### WHAT TO PRODUCE
Rewrite the items below with every "series" changed to "groups" and everything else left as it is. Omit the pictures from your answer.
'''
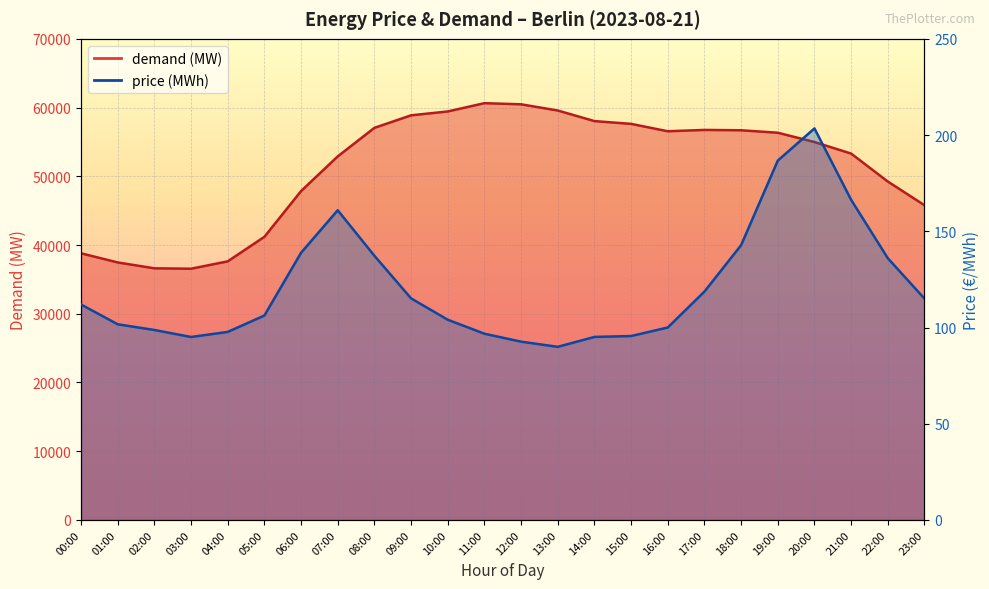

What is the label of the 2nd point from the right?

22:00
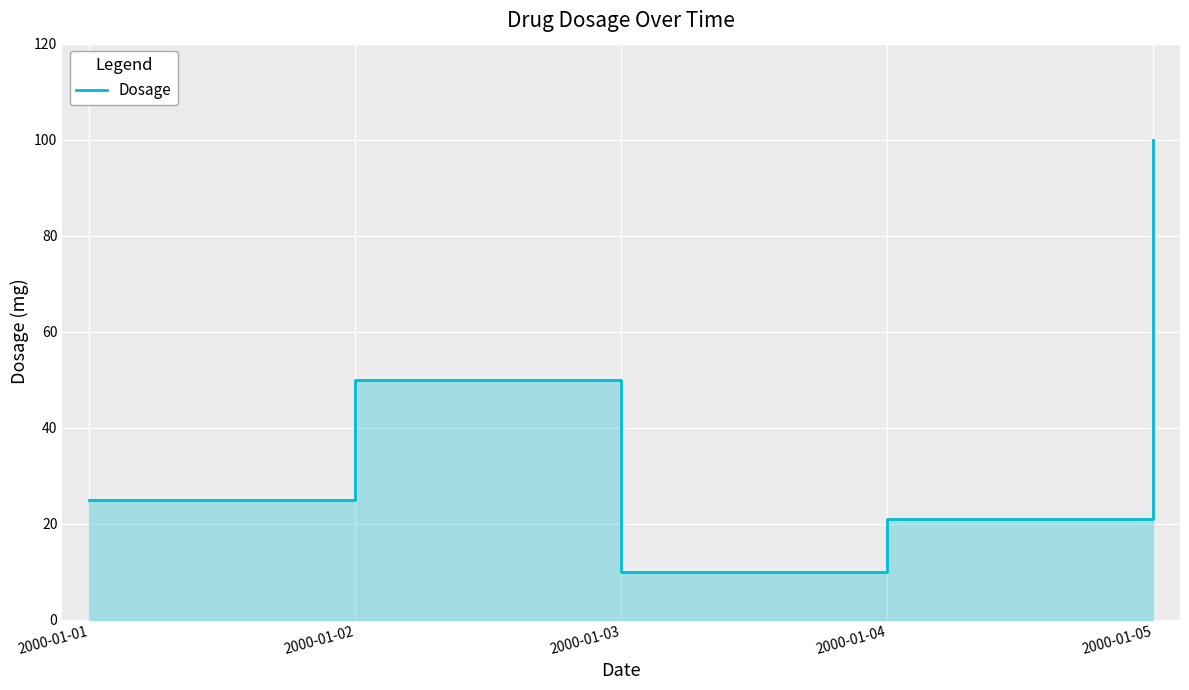

The chart shows a value of 50 at 2000-01-02. True or false?

True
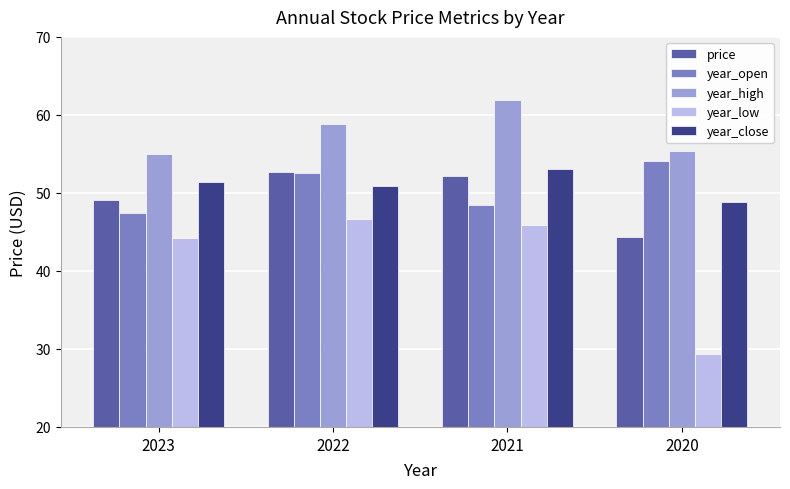

True or false: year_close has a value of 48.9 at 2020.

True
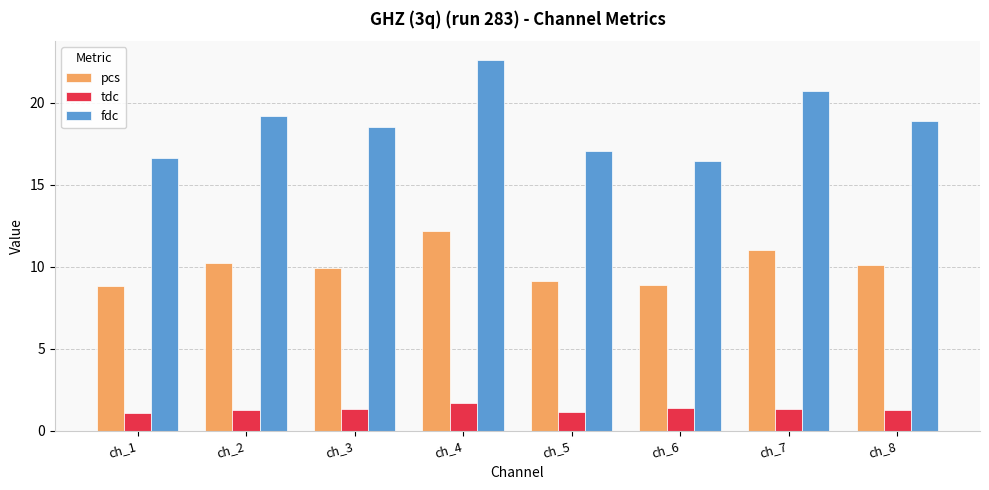

True or false: pcs has a value of 13.2 at ch_3.

False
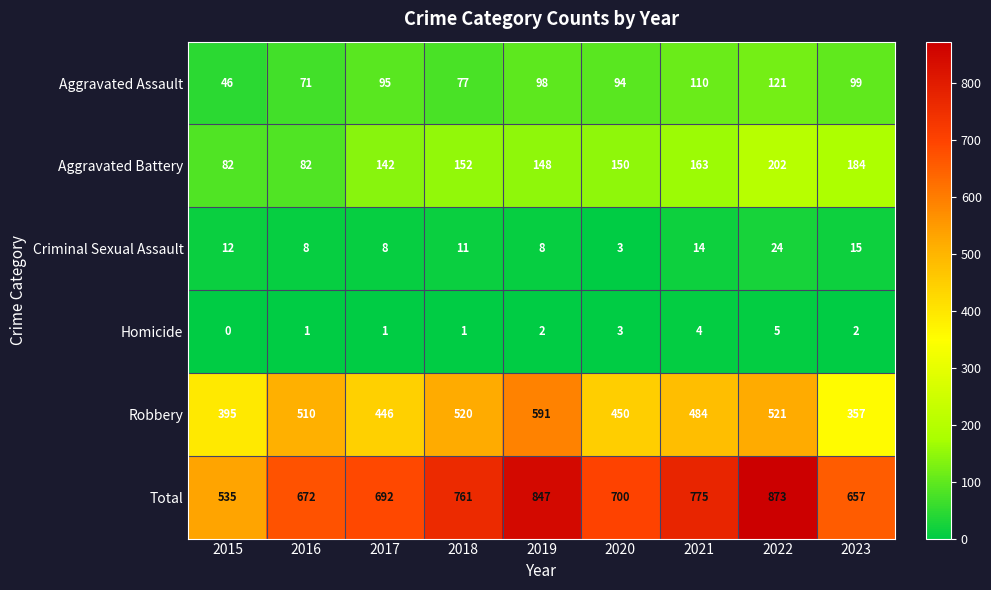

At which category is the sum across all series the highest?

2022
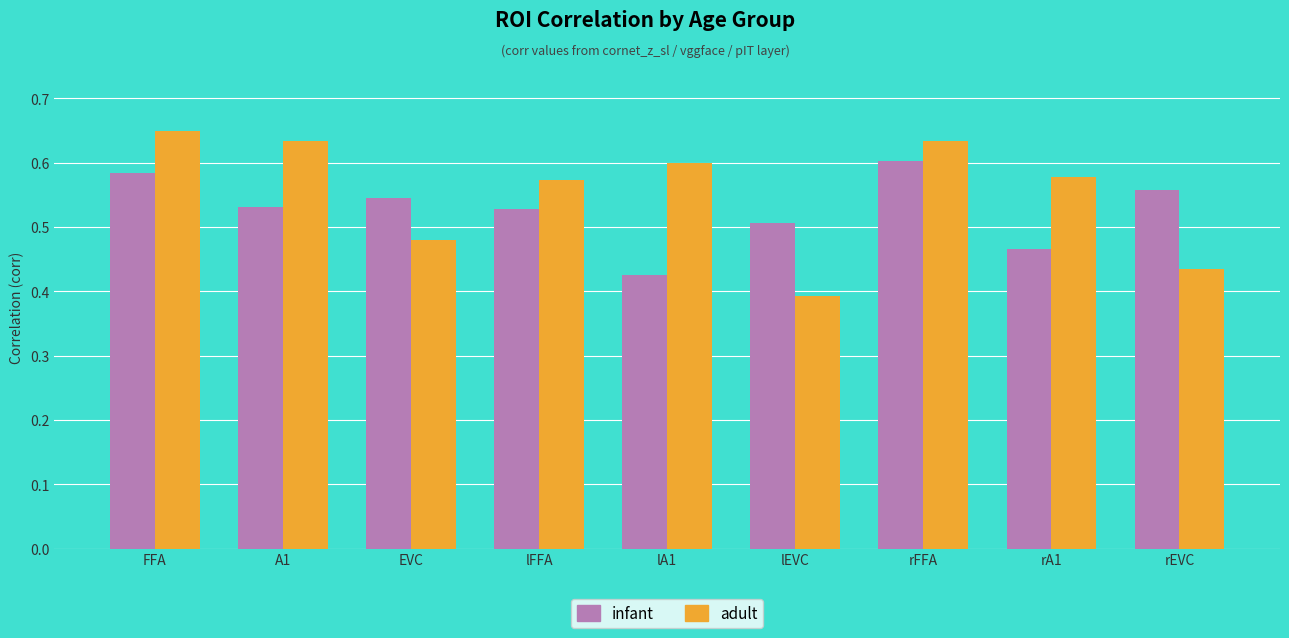

Rank the series at A1 from lowest to highest value.

infant, adult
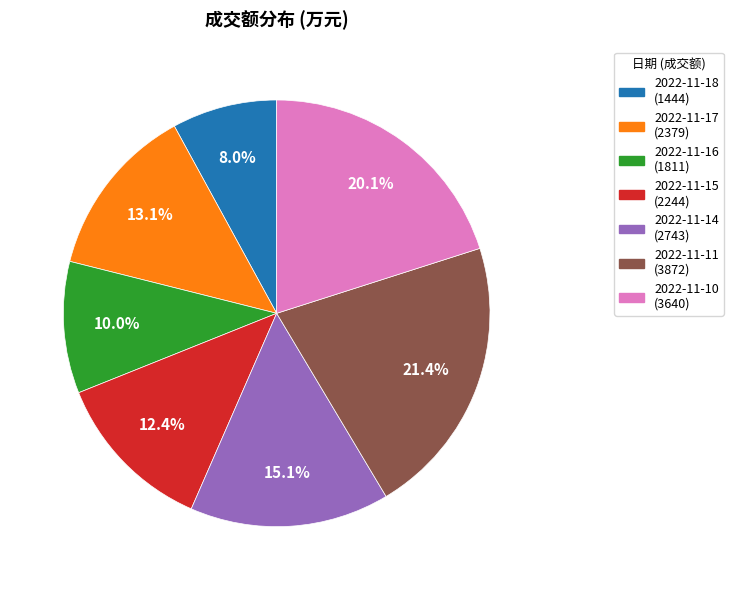

Is it true that 2022-11-10 is 26% of the pie?

False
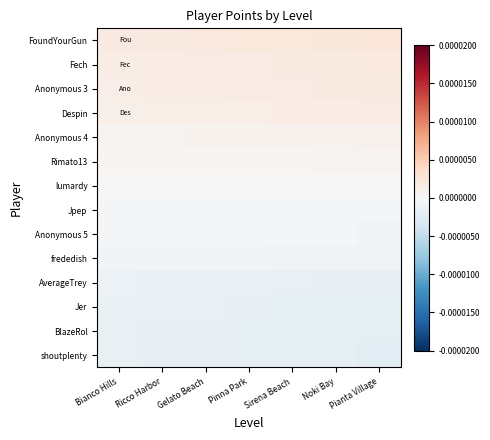

How many data points does each series have?

7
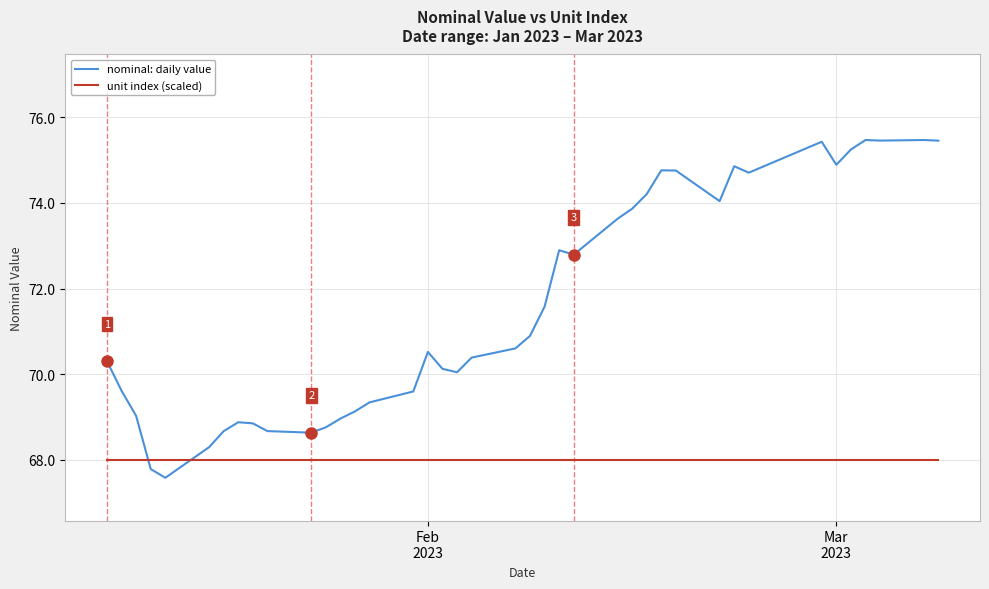

Rank the series by their maximum value, from lowest to highest.

unit index (scaled), nominal: daily value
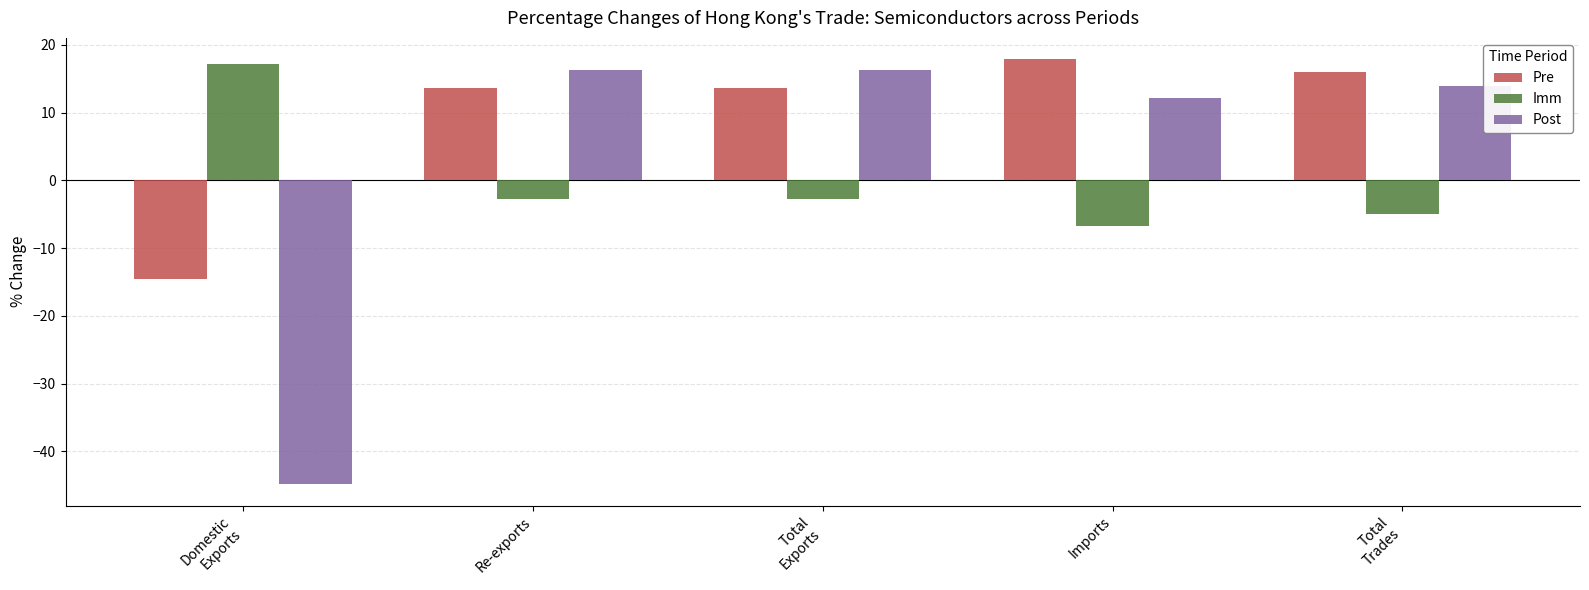

Rank the series by their maximum value, from highest to lowest.

Pre, Imm, Post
'''
### THE COMPLETED TASK
What is the label of the 2nd point from the right?

22:00

The chart shows a value of 50 at 2000-01-02. True or false?

True

True or false: year_close has a value of 48.9 at 2020.

True

True or false: pcs has a value of 13.2 at ch_3.

False

At which category is the sum across all groups the highest?

2022

Rank the groups at A1 from lowest to highest value.

infant, adult

Is it true that 2022-11-10 is 26% of the pie?

False

How many data points does each groups have?

7

Rank the groups by their maximum value, from lowest to highest.

unit index (scaled), nominal: daily value

Rank the groups by their maximum value, from highest to lowest.

Pre, Imm, Post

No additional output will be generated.